O Direito do Trabalho é, pois, o ramo de Direito que regula o trabalho subordinado, heterodeterminado ou não-autónomo. À prestação de trabalho com esta característica corresponde um título jurídico próprio: o contrato de trabalho. É através dele que “uma pessoa, trabalhador, se obriga a prestar a sua actividade a outra pessoa, empregador, sob a autoridade e direcção desta, mediante remuneração (art. 18º LT).
O ordenamento legal do trabalho surgiu e desenvolveu-se como uma reacção ou “resposta” às consequências da debilidade contratual de uma das partes (o trabalhador), perante um esquema negocial originariamente paritário como qualquer contrato jurídico-privado. Essa disparidade originária entre os contraentes deve-se não só à diferente natureza das necessidades que levam cada um a contratar, mas também às condições do mercado de trabalho.
O Direito do Trabalho apresenta-se, assim, ao mesmo tempo, sob o signo da protecção ao trabalhador e como um conjunto de limitações à autonomia privada individual. O contrato de trabalho é enquadrado por uma constelação de normas que vão desde as condições pré-contratuais, passam pelos direitos e deveres recíprocos das partes, atendem com particular intensidade aos termos em que o vínculo pode cessar, e vão até aspectos pós-contratuais.

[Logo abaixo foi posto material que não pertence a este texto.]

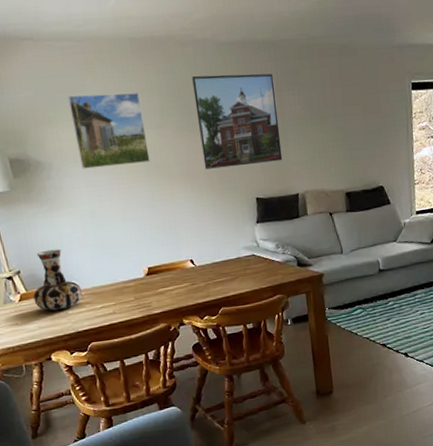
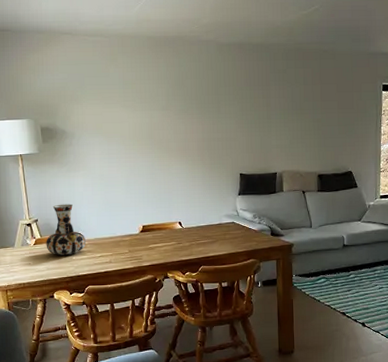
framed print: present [67,92,150,169] -> none [93,79,154,139]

Não obstante a tipicidade da relação de trabalho subordinado como esquema polarizador e delimitador do Direito do Trabalho, é preciso notar que nela se não esgota o objecto deste ramo de Direito. Incluem-se nele, e com grande saliência, as relações colectivas que se estabelecem entre organizações de trabalhadores (as associações sindicais) e empregadores, organizados ou não. Essas relações apresentam, entre outras, a peculiaridade de, em simultâneo, serem objecto de regulamentação – porque exprimem a actuação de conflitos de interesses – e de terem, elas próprias, um importante potencial normativo, visto tenderem para o estabelecimento de regras aplicáveis às relações de trabalho em certo âmbito. As formas de acção colectiva laboral – a negociação, os meios conflituais – são reguladas pelo ordenamento do trabalho, na dupla perspectiva da “normalização” social e da “formalização” jurídica: as normas do chamado direito colectivo do trabalho visam oferecer meios de racionalização e disciplina dos conflitos de interesses colectivos profissionais e definir as condições da recepção, na ordem jurídica, das determinações que eles venham a produzir. Esse sector do Direito do Trabalho fundamenta-se no reconhecimento da autonomia e da autotutela colectivas.